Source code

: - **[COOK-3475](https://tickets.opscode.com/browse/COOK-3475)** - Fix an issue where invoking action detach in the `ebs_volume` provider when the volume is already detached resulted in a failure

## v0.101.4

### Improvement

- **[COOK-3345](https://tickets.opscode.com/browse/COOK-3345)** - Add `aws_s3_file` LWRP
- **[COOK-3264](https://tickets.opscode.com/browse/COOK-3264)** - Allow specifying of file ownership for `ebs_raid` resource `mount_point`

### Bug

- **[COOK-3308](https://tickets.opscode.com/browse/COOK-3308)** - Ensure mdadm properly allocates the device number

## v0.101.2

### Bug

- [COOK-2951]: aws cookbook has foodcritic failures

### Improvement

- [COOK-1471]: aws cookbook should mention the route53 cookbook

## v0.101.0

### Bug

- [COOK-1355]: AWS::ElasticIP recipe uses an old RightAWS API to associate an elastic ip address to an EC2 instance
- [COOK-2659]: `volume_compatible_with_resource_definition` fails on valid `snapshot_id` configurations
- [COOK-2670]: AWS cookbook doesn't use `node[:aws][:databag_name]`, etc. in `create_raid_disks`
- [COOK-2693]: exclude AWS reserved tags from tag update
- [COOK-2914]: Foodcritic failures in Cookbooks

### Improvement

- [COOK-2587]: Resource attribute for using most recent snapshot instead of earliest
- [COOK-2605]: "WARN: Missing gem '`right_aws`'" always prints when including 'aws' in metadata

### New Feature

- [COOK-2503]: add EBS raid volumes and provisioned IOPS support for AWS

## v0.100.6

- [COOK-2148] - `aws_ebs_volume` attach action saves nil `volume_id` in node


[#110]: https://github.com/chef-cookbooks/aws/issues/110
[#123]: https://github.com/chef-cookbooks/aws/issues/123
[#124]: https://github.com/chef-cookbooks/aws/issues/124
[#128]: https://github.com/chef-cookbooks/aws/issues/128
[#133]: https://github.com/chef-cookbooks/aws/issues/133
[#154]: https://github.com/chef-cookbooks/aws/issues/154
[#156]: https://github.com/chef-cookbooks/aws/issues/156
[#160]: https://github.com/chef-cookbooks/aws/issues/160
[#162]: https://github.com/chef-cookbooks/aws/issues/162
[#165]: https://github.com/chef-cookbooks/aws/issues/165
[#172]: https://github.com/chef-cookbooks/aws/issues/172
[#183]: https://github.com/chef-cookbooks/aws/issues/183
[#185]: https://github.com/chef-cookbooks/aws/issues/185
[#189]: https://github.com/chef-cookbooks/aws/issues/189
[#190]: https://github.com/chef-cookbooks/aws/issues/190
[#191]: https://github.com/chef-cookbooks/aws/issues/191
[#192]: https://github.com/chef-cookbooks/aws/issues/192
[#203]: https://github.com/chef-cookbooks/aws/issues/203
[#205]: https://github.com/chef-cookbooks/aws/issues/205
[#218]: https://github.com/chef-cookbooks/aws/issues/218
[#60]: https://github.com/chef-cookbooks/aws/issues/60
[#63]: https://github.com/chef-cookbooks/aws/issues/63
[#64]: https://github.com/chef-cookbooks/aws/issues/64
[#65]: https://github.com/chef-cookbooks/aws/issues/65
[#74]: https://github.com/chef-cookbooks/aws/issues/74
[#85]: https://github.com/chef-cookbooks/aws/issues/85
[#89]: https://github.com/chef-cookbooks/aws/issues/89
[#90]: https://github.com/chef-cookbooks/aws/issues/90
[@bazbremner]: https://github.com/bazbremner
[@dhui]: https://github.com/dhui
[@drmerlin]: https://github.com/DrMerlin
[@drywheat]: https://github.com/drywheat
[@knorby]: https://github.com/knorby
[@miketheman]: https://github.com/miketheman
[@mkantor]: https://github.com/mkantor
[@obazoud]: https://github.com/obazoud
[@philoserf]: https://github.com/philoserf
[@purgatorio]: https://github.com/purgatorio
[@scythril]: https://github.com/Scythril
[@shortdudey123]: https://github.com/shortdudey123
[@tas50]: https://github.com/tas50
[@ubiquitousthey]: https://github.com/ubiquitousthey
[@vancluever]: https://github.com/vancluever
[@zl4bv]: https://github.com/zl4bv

--------

▸ **YOUR ASSIGNMENT**
Set down, exactly and completely, all of the material.

▸ **RESPONSE TO THE EXERCISE**
Source code

: - **[COOK-3475](https://tickets.opscode.com/browse/COOK-3475)** - Fix an issue where invoking action detach in the `ebs_volume` provider when the volume is already detached resulted in a failure

## v0.101.4

### Improvement

- **[COOK-3345](https://tickets.opscode.com/browse/COOK-3345)** - Add `aws_s3_file` LWRP
- **[COOK-3264](https://tickets.opscode.com/browse/COOK-3264)** - Allow specifying of file ownership for `ebs_raid` resource `mount_point`

### Bug

- **[COOK-3308](https://tickets.opscode.com/browse/COOK-3308)** - Ensure mdadm properly allocates the device number

## v0.101.2

### Bug

- [COOK-2951]: aws cookbook has foodcritic failures

### Improvement

- [COOK-1471]: aws cookbook should mention the route53 cookbook

## v0.101.0

### Bug

- [COOK-1355]: AWS::ElasticIP recipe uses an old RightAWS API to associate an elastic ip address to an EC2 instance
- [COOK-2659]: `volume_compatible_with_resource_definition` fails on valid `snapshot_id` configurations
- [COOK-2670]: AWS cookbook doesn't use `node[:aws][:databag_name]`, etc. in `create_raid_disks`
- [COOK-2693]: exclude AWS reserved tags from tag update
- [COOK-2914]: Foodcritic failures in Cookbooks

### Improvement

- [COOK-2587]: Resource attribute for using most recent snapshot instead of earliest
- [COOK-2605]: "WARN: Missing gem '`right_aws`'" always prints when including 'aws' in metadata

### New Feature

- [COOK-2503]: add EBS raid volumes and provisioned IOPS support for AWS

## v0.100.6

- [COOK-2148] - `aws_ebs_volume` attach action saves nil `volume_id` in node


[#110]: https://github.com/chef-cookbooks/aws/issues/110
[#123]: https://github.com/chef-cookbooks/aws/issues/123
[#124]: https://github.com/chef-cookbooks/aws/issues/124
[#128]: https://github.com/chef-cookbooks/aws/issues/128
[#133]: https://github.com/chef-cookbooks/aws/issues/133
[#154]: https://github.com/chef-cookbooks/aws/issues/154
[#156]: https://github.com/chef-cookbooks/aws/issues/156
[#160]: https://github.com/chef-cookbooks/aws/issues/160
[#162]: https://github.com/chef-cookbooks/aws/issues/162
[#165]: https://github.com/chef-cookbooks/aws/issues/165
[#172]: https://github.com/chef-cookbooks/aws/issues/172
[#183]: https://github.com/chef-cookbooks/aws/issues/183
[#185]: https://github.com/chef-cookbooks/aws/issues/185
[#189]: https://github.com/chef-cookbooks/aws/issues/189
[#190]: https://github.com/chef-cookbooks/aws/issues/190
[#191]: https://github.com/chef-cookbooks/aws/issues/191
[#192]: https://github.com/chef-cookbooks/aws/issues/192
[#203]: https://github.com/chef-cookbooks/aws/issues/203
[#205]: https://github.com/chef-cookbooks/aws/issues/205
[#218]: https://github.com/chef-cookbooks/aws/issues/218
[#60]: https://github.com/chef-cookbooks/aws/issues/60
[#63]: https://github.com/chef-cookbooks/aws/issues/63
[#64]: https://github.com/chef-cookbooks/aws/issues/64
[#65]: https://github.com/chef-cookbooks/aws/issues/65
[#74]: https://github.com/chef-cookbooks/aws/issues/74
[#85]: https://github.com/chef-cookbooks/aws/issues/85
[#89]: https://github.com/chef-cookbooks/aws/issues/89
[#90]: https://github.com/chef-cookbooks/aws/issues/90
[@bazbremner]: https://github.com/bazbremner
[@dhui]: https://github.com/dhui
[@drmerlin]: https://github.com/DrMerlin
[@drywheat]: https://github.com/drywheat
[@knorby]: https://github.com/knorby
[@miketheman]: https://github.com/miketheman
[@mkantor]: https://github.com/mkantor
[@obazoud]: https://github.com/obazoud
[@philoserf]: https://github.com/philoserf
[@purgatorio]: https://github.com/purgatorio
[@scythril]: https://github.com/Scythril
[@shortdudey123]: https://github.com/shortdudey123
[@tas50]: https://github.com/tas50
[@ubiquitousthey]: https://github.com/ubiquitousthey
[@vancluever]: https://github.com/vancluever
[@zl4bv]: https://github.com/zl4bv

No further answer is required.